Romain Attanasio, le skippeur picard, a franchi la ligne d'arrivée du Vendée Gobe 2024, ce dimanche 2 février 2025, à 11h50, après 83 jours en mer, aux Sables d'Olonne. Comme en 2020, il finit 14e de l'épreuve avec six journées passées en moins sur son bateau.
La fin d'une aventure de 83 jours, 22 heures et 48 minutes. Ce dimanche 2 février 2025, dans la brume, il était 11h50 quand Romain Attanasio a franchi la ligne d'arrivée du Vendée Globe 2024, matérialisée par le passage de la bouée du nouch. La délivrance est venue quelques instants plus tard, lorsque l'officialisation de son résultat lui a été communiquée par la radio. Il a alors vu les personnes de son équipe monter à bord de son bateau, Fortinet - Best Western, pour prendre en main la remontée vers le chenal des Sables d'Olonne, prévue dans l'après-midi.
Une course contre-la-montre commencée il y a près de cinq mois, rappelle l'intéressé. En effet, en septembre 2024, il avait démâté, avant de pouvoir en racheter un quelques jours avant le départ de l'épreuve mythique, grâce à une cagnotte en ligne.

◆ **SÉRIE DE CONSIGNES**
A) Recopiez fidèlement le passage de l'article sur l'arrivée de Romain Attanasio, depuis « La fin d'une » jusqu'à « cagnotte en ligne. ».
B) Reproduisez à l'identique les lignes de données depuis celle qui contient « 1. [Composite plate » jusqu'à la dernière, ces deux bornes comprises.
L'article et les lignes de données n'ont aucun rapport entre eux.

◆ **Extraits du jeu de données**
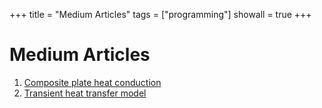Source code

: +++
title   = "Medium Articles"
tags    = ["programming"]
showall = true
+++

# Medium Articles

1. [Composite plate heat conduction](01-Composite-Conduction)
1. [Transient heat transfer model](02-Part-Radiation-Heating)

◆ **RÉPONSES PAR POINT**
A)
La fin d'une aventure de 83 jours, 22 heures et 48 minutes. Ce dimanche 2 février 2025, dans la brume, il était 11h50 quand Romain Attanasio a franchi la ligne d'arrivée du Vendée Globe 2024, matérialisée par le passage de la bouée du nouch. La délivrance est venue quelques instants plus tard, lorsque l'officialisation de son résultat lui a été communiquée par la radio. Il a alors vu les personnes de son équipe monter à bord de son bateau, Fortinet - Best Western, pour prendre en main la remontée vers le chenal des Sables d'Olonne, prévue dans l'après-midi.
Une course contre-la-montre commencée il y a près de cinq mois, rappelle l'intéressé. En effet, en septembre 2024, il avait démâté, avant de pouvoir en racheter un quelques jours avant le départ de l'épreuve mythique, grâce à une cagnotte en ligne.

B)
1. [Composite plate heat conduction](01-Composite-Conduction)
1. [Transient heat transfer model](02-Part-Radiation-Heating)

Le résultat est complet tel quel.